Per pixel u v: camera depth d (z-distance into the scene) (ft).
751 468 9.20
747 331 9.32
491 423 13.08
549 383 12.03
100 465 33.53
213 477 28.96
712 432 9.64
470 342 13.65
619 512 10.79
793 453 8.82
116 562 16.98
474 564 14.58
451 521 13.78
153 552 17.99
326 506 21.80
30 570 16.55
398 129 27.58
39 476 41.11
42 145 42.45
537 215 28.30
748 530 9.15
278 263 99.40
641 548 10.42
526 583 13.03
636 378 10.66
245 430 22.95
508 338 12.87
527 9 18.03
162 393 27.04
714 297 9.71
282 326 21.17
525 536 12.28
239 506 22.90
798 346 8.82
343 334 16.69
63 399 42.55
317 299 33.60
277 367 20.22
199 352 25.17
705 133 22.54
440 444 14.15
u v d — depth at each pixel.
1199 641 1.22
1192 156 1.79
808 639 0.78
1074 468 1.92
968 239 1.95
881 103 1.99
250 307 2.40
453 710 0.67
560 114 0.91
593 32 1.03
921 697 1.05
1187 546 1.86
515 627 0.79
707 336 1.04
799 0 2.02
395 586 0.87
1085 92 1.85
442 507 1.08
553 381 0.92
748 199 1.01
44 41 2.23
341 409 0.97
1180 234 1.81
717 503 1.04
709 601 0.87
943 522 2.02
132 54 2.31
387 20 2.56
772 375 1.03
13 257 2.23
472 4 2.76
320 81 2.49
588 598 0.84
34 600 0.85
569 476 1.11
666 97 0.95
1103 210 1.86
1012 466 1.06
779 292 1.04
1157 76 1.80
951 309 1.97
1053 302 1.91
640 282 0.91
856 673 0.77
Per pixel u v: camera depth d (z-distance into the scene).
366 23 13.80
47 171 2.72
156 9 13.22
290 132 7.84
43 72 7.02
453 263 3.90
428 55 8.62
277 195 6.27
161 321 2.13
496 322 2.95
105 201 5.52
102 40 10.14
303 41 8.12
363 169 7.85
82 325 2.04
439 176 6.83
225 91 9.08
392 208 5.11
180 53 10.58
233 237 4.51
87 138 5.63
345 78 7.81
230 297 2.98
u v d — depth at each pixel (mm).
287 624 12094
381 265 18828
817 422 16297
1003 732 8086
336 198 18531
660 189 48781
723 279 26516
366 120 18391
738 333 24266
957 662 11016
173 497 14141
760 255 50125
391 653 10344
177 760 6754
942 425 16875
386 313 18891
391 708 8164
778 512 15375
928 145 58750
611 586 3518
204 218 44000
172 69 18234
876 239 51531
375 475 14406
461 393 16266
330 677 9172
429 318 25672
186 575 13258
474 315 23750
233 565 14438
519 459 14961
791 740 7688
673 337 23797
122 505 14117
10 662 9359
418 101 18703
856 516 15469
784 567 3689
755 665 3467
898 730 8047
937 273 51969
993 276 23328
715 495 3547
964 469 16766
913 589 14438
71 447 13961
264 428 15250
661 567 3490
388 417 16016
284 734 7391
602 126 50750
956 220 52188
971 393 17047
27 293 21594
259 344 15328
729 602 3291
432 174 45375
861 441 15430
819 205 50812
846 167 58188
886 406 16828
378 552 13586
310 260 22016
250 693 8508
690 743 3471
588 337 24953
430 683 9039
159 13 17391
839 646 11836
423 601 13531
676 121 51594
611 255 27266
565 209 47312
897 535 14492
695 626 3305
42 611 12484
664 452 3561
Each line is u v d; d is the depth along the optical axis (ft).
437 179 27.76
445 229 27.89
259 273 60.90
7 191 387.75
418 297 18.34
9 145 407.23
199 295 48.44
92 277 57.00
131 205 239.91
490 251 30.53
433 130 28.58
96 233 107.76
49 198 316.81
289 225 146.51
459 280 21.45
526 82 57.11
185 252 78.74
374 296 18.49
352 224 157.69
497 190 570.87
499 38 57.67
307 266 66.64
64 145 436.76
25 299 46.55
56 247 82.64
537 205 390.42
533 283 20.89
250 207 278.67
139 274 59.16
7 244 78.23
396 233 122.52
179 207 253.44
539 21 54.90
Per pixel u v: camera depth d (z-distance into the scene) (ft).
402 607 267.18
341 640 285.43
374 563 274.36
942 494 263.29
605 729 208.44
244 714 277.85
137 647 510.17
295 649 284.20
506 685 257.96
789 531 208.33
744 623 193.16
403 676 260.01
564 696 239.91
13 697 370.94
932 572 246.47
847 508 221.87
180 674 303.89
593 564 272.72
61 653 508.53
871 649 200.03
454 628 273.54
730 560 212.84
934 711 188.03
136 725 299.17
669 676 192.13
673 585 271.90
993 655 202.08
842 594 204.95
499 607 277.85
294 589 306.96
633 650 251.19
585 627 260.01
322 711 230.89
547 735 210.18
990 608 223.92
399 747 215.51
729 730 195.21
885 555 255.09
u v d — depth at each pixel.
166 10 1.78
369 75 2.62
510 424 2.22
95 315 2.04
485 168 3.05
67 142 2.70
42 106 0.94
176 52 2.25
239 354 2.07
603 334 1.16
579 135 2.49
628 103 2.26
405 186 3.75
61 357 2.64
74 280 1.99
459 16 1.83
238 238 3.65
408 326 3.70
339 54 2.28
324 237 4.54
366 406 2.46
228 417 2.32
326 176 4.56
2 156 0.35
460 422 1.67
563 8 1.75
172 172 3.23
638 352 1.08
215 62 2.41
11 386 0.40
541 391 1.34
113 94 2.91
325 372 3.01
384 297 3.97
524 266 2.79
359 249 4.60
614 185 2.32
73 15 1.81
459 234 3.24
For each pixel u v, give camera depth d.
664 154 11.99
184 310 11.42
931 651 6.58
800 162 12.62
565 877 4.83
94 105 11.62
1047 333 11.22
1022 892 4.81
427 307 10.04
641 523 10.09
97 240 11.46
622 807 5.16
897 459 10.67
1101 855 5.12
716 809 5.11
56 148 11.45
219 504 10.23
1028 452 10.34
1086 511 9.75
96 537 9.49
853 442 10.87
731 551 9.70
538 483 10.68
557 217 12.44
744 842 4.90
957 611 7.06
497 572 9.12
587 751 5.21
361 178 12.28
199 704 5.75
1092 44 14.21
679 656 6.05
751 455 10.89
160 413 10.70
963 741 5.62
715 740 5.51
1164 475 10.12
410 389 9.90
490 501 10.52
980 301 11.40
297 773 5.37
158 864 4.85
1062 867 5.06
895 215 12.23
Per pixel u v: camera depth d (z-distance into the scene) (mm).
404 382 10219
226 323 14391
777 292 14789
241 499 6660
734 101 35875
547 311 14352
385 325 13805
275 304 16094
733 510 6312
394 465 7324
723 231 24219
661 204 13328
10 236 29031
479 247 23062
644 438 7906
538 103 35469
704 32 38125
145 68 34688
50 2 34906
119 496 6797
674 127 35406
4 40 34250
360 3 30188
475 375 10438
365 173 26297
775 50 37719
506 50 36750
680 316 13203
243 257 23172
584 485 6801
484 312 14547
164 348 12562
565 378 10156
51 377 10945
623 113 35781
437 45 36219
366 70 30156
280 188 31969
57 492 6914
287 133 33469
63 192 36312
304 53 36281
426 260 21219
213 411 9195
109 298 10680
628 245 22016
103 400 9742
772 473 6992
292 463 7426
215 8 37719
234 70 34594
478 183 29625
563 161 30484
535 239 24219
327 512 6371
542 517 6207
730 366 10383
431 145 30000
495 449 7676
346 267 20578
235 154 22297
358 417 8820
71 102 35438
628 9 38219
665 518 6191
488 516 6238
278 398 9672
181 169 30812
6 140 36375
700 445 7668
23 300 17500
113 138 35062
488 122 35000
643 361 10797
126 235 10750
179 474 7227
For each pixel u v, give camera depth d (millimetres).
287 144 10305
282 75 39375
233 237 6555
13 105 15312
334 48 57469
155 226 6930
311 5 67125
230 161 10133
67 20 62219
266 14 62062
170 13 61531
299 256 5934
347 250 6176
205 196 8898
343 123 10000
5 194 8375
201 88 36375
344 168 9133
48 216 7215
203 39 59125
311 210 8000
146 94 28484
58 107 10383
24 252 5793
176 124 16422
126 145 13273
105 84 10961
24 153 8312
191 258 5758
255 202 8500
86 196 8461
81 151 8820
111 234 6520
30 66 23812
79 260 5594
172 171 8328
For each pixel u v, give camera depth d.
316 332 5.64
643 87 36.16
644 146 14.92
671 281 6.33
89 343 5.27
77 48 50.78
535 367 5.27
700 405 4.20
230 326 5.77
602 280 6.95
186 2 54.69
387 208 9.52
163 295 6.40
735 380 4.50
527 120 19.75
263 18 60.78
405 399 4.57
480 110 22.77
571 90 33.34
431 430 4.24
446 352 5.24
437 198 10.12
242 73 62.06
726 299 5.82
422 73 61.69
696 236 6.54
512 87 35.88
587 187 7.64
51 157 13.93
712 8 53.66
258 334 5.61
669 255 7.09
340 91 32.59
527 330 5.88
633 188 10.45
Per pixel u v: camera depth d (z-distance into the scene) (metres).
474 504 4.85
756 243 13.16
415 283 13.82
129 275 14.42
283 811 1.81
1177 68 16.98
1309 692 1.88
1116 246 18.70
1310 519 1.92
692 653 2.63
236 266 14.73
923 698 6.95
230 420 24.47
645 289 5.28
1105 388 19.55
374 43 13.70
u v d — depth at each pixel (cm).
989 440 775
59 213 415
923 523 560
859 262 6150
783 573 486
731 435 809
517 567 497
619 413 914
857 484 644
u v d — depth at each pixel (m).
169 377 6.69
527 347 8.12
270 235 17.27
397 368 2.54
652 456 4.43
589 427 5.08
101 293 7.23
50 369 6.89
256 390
━━━━━━━━
- _What you have to do_: When you reach the line that contains "132 54 2.31", stop; output it and every line before it from the start of the data, exactly as written.

- _Task solution_:
Per pixel u v: camera depth d (z-distance into the scene) (ft).
751 468 9.20
747 331 9.32
491 423 13.08
549 383 12.03
100 465 33.53
213 477 28.96
712 432 9.64
470 342 13.65
619 512 10.79
793 453 8.82
116 562 16.98
474 564 14.58
451 521 13.78
153 552 17.99
326 506 21.80
30 570 16.55
398 129 27.58
39 476 41.11
42 145 42.45
537 215 28.30
748 530 9.15
278 263 99.40
641 548 10.42
526 583 13.03
636 378 10.66
245 430 22.95
508 338 12.87
527 9 18.03
162 393 27.04
714 297 9.71
282 326 21.17
525 536 12.28
239 506 22.90
798 346 8.82
343 334 16.69
63 399 42.55
317 299 33.60
277 367 20.22
199 352 25.17
705 133 22.54
440 444 14.15
u v d — depth at each pixel.
1199 641 1.22
1192 156 1.79
808 639 0.78
1074 468 1.92
968 239 1.95
881 103 1.99
250 307 2.40
453 710 0.67
560 114 0.91
593 32 1.03
921 697 1.05
1187 546 1.86
515 627 0.79
707 336 1.04
799 0 2.02
395 586 0.87
1085 92 1.85
442 507 1.08
553 381 0.92
748 199 1.01
44 41 2.23
341 409 0.97
1180 234 1.81
717 503 1.04
709 601 0.87
943 522 2.02
132 54 2.31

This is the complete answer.